▶ [Seitenauszug]
━━━━━━━━━━━━━━━━━━━━━━━━━━━━━━

D.  in der Erwägung, dass am 17. Oktober 2018 der Wahlspot mit dem Titel „Bezpieczny samorząd“ (Sichere Gemeinde) in den sozialen Medien auf dem Twitter-Konto der PiS im Zusammenhang mit den Kommunalwahlen, die am 21. Oktober 2018 in Polen stattgefunden haben, veröffentlicht wurde; in der Erwägung, dass seine Verbreitung unter anderem von Beata Kempa unterstützt wurde; in der Erwägung, dass in der Veröffentlichung angeblich zu Hass gegen muslimische Einwanderer aufgerufen wurde;

E. in der Erwägung, dass Beata Kempa zu einer Gruppe von Personen gehört, die aufgrund der fraglichen mutmaßlichen Straftat beschuldigt werden und sich daher in einer ähnlichen Situation befinden, wobei der einzige Unterschied darin besteht, dass sie derzeit als Mitglied des Europäischen Parlaments Immunität genießt; in der Erwägung, dass daher zu berücksichtigen ist, dass Beata Kempa nicht die einzige Person ist, die in dem betreffenden Fall angeklagt werden könnte;

F. in der Erwägung, dass Beata Kempa bei der Wahl vom 26. Mai 2019 in das Europäische Parlament gewählt wurde;

G. in der Erwägung, dass die mutmaßliche Straftat nicht eine von Beata Kempa in Ausübung ihres Amtes als Mitglied des Europäischen Parlaments erfolgte Äußerung oder Abstimmung gemäß Artikel 8 des Protokolls (Nr. 7) über die Vorrechte und Befreiungen der Europäischen Union betrifft; in der Erwägung, dass im vorliegenden Fall der Antrag auf Aufhebung der Immunität Tatsachen betrifft, die sich auf Tätigkeiten mit lokalem Bezug beziehen und die vor dem Erwerb des Status und damit der Immunität als Mitglied des Europäischen Parlaments liegen;

H. in der Erwägung, dass der Zweck der parlamentarischen Immunität darin besteht, das Parlament und seine Mitglieder vor Gerichtsverfahren zu schützen, die sich auf Tätigkeiten beziehen, die sie in Ausübung ihrer parlamentarischen Funktionen ausüben und die untrennbar damit verbunden sind;

I. in der Erwägung, dass Artikel 9 des Protokolls (Nr. 7) über die Vorrechte und Befreiungen der Europäischen Union vorsieht, dass den Mitgliedern des Europäischen Parlaments im Hoheitsgebiet ihres eigenen Staates die den Parlamentsmitgliedern zuerkannte Unverletzlichkeit zusteht;

J. in der Erwägung, dass gemäß Artikel 105 Absatz 2 und Artikel 108 der Verfassung der Republik Polen vom 2. April 1997 sowie Artikel 7 Absätze 1, 2 und 4, Artikel 7b Absatz 1 und Artikel 7c Absatz 1 des Gesetzes vom 9. Mai 1996 über die Ausübung des Mandats der Abgeordneten und Senatoren[2] ein Abgeordneter ohne die Zustimmung des Europäischen Parlaments nicht als Verdächtiger vernommen und nicht strafrechtlich zur Verantwortung gezogen werden darf;

K. in der Erwägung, dass einerseits das Parlament nicht einem Gericht gleichgesetzt werden kann und dass andererseits das Mitglied des Parlaments im Zusammenhang mit einem Verfahren zur Aufhebung der Immunität nicht als „Angeklagter“ gelten darf[3];

L. in der Erwägung, dass in dem vorliegenden Fall das Parlament keine Anzeichen von fumus persecutionis gefunden hat, d. h. Tatsachen, die darauf hindeuten, dass das zugrunde liegende Verfahren von der Absicht getragen ist, der politischen Tätigkeit des Mitglieds und damit dem Europäischen Parlament zu schaden;

1. beschließt, die Immunität von Beata Kempa aufzuheben;

2. beauftragt seine Präsidentin, diesen Beschluss und den Bericht seines zuständigen Ausschusses unverzüglich der zuständigen Behörde der Republik Polen und Beata Kempa zu übermitteln.

━━━━━━━━━━━━━━━━━━━━━━━━━━━━━━

▶ [Angezeigte Daten]
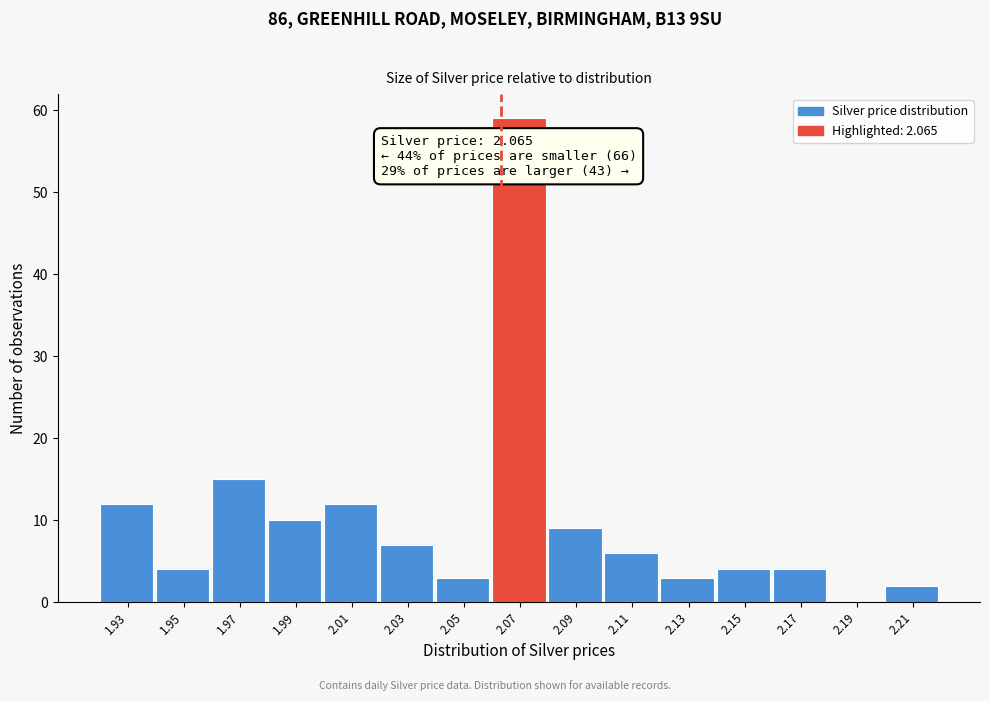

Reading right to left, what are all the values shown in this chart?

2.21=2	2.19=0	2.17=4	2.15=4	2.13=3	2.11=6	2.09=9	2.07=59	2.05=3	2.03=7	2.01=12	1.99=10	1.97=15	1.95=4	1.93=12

━━━━━━━━━━━━━━━━━━━━━━━━━━━━━━

▶ [Arbeitsanweisungen]
1 > Übertragen Sie aus dem Seitenauszug wortgetreu den Abschnitt, der bei „2. beauftragt seine Präsidentin, diesen“ beginnt und bei „Kempa zu übermitteln.“ endet.
2 > Beantworten Sie die folgenden Fragen mithilfe des Seitenauszugs.
(a) An welchem Tag wurde der Wahlspot „Bezpieczny samorząd“ veröffentlicht?
(b) Bei der Wahl von welchem Datum wurde Beata Kempa in das Europäische Parlament gewählt?
(c) Was beschließt das Parlament unter Nummer 1?

▶ [Antworten]
1 >
2. beauftragt seine Präsidentin, diesen Beschluss und den Bericht seines zuständigen Ausschusses unverzüglich der zuständigen Behörde der Republik Polen und Beata Kempa zu übermitteln.

2 >
(a) Der Wahlspot wurde am 17. Oktober 2018 veröffentlicht.
(b) Beata Kempa wurde bei der Wahl vom 26. Mai 2019 gewählt.
(c) Das Parlament beschließt, die Immunität von Beata Kempa aufzuheben.